__Supplied records__
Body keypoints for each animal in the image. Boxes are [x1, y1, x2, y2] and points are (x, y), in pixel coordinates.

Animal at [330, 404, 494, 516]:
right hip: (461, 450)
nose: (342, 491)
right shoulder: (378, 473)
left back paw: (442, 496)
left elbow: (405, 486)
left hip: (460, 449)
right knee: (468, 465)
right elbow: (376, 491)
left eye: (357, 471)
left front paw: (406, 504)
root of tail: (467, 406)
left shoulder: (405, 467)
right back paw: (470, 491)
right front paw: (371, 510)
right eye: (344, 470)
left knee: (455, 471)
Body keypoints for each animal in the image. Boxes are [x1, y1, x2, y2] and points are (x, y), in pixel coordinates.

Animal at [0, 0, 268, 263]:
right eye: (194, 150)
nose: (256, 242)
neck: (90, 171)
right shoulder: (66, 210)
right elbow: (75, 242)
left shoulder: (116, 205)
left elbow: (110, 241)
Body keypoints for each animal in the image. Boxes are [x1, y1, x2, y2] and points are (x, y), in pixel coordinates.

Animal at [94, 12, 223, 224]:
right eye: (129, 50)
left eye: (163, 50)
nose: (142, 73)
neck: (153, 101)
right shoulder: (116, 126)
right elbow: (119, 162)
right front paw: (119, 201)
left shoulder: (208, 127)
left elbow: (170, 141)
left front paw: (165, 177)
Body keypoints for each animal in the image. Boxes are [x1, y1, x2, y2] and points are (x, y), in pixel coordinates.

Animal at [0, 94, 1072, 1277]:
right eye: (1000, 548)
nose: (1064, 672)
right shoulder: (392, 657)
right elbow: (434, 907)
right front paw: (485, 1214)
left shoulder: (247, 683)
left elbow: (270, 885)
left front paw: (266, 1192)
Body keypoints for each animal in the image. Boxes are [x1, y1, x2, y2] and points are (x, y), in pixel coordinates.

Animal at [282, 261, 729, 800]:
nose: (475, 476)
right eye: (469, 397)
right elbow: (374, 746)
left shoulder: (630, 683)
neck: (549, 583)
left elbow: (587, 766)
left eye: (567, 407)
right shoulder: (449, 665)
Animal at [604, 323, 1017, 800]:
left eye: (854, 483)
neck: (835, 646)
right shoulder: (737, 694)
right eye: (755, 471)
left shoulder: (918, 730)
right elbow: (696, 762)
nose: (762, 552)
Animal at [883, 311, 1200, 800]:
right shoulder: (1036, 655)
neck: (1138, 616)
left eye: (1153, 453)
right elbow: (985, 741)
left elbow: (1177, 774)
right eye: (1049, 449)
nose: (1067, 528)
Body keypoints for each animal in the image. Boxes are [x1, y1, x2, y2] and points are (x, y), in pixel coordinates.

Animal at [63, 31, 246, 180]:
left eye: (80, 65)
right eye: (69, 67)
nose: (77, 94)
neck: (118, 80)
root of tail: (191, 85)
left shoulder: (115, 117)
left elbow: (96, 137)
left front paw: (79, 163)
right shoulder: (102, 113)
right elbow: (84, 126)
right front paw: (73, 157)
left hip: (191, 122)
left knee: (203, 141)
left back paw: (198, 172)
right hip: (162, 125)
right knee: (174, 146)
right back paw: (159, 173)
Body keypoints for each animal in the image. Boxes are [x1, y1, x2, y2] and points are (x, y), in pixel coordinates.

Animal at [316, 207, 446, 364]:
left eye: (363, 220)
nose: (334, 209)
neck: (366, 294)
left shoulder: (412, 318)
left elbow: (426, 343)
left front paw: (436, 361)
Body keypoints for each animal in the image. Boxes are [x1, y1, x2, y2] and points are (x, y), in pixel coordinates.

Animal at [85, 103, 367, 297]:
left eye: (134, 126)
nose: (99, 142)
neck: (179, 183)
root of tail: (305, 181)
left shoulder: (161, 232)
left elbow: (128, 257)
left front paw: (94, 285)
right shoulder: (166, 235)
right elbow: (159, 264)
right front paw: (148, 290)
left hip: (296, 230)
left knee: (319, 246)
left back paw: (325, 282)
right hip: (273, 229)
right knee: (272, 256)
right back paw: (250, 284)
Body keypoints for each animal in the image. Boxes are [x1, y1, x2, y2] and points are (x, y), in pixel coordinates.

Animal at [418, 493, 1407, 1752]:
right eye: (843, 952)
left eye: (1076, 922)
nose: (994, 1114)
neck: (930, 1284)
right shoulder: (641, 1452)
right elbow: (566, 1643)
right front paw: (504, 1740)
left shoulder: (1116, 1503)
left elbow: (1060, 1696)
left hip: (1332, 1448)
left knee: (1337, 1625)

__Problem to work on__
Write out the listing above, keeping every word exactly.

__Your solution__
Body keypoints for each animal in the image. Boxes are [x1, y1, x2, y2] and points are (x, y), in pixel coordinates.

Animal at [330, 404, 494, 516]:
right hip: (461, 450)
nose: (342, 491)
right shoulder: (378, 473)
left back paw: (442, 496)
left elbow: (405, 486)
left hip: (460, 449)
right knee: (468, 465)
right elbow: (376, 491)
left eye: (357, 471)
left front paw: (406, 504)
root of tail: (467, 406)
left shoulder: (405, 467)
right back paw: (470, 491)
right front paw: (371, 510)
right eye: (344, 470)
left knee: (455, 471)
Body keypoints for each animal in the image. Boxes are [x1, y1, x2, y2] and points are (x, y), in pixel coordinates.

Animal at [0, 0, 268, 263]:
right eye: (194, 150)
nose: (256, 242)
neck: (90, 171)
right shoulder: (66, 210)
right elbow: (75, 242)
left shoulder: (116, 205)
left elbow: (110, 241)
Body keypoints for each animal in the image. Boxes are [x1, y1, x2, y2] and points are (x, y), in pixel coordinates.

Animal at [94, 12, 223, 224]:
right eye: (129, 50)
left eye: (163, 50)
nose: (142, 73)
neck: (153, 101)
right shoulder: (116, 126)
right elbow: (119, 162)
right front paw: (119, 201)
left shoulder: (208, 127)
left elbow: (170, 141)
left front paw: (165, 177)
Body keypoints for each animal in the image. Boxes are [x1, y1, x2, y2] and points are (x, y), in pixel coordinates.

Animal at [0, 94, 1072, 1277]:
right eye: (1000, 548)
nose: (1064, 672)
right shoulder: (392, 657)
right elbow: (434, 907)
right front paw: (485, 1214)
left shoulder: (247, 683)
left elbow: (270, 885)
left front paw: (266, 1192)
Body keypoints for each animal in the image. Boxes are [x1, y1, x2, y2] and points are (x, y), in pixel coordinates.

Animal at [282, 261, 729, 800]:
nose: (475, 476)
right eye: (469, 397)
right elbow: (374, 746)
left shoulder: (630, 683)
neck: (549, 583)
left elbow: (587, 766)
left eye: (567, 407)
right shoulder: (449, 665)
Animal at [604, 323, 1017, 800]:
left eye: (854, 483)
neck: (835, 646)
right shoulder: (737, 694)
right eye: (755, 471)
left shoulder: (918, 730)
right elbow: (696, 762)
nose: (762, 552)
Animal at [883, 311, 1200, 800]:
right shoulder: (1036, 655)
neck: (1138, 616)
left eye: (1153, 453)
right elbow: (985, 741)
left elbow: (1177, 774)
right eye: (1049, 449)
nose: (1067, 528)
Body keypoints for each animal in the image. Boxes are [x1, y1, x2, y2] and points are (x, y), in pixel coordinates.

Animal at [63, 31, 246, 180]:
left eye: (80, 65)
right eye: (69, 67)
nose: (77, 94)
neck: (118, 80)
root of tail: (191, 85)
left shoulder: (115, 117)
left elbow: (96, 137)
left front paw: (79, 163)
right shoulder: (102, 113)
right elbow: (84, 126)
right front paw: (73, 157)
left hip: (191, 122)
left knee: (203, 141)
left back paw: (198, 172)
right hip: (162, 125)
right knee: (174, 146)
right back paw: (159, 173)
Body keypoints for each animal in the image. Boxes are [x1, y1, x2, y2] and points are (x, y), in pixel coordinates.

Animal at [316, 207, 446, 364]:
left eye: (363, 220)
nose: (334, 209)
neck: (366, 294)
left shoulder: (412, 318)
left elbow: (426, 343)
left front paw: (436, 361)
Body keypoints for each animal in the image. Boxes are [x1, y1, x2, y2] and points are (x, y), in pixel coordinates.

Animal at [85, 103, 367, 297]:
left eye: (134, 126)
nose: (99, 142)
neck: (179, 183)
root of tail: (305, 181)
left shoulder: (161, 232)
left elbow: (128, 257)
left front paw: (94, 285)
right shoulder: (166, 235)
right elbow: (159, 264)
right front paw: (148, 290)
left hip: (296, 230)
left knee: (319, 246)
left back paw: (325, 282)
right hip: (273, 229)
right knee: (272, 256)
right back paw: (250, 284)
Body keypoints for each animal in the image. Boxes are [x1, y1, x2, y2] and points are (x, y), in pixel coordinates.

Animal at [418, 493, 1407, 1752]:
right eye: (843, 952)
left eye: (1076, 922)
nose: (994, 1114)
neck: (930, 1284)
right shoulder: (641, 1452)
right elbow: (566, 1643)
right front paw: (504, 1740)
left shoulder: (1116, 1503)
left elbow: (1060, 1696)
left hip: (1332, 1448)
left knee: (1337, 1625)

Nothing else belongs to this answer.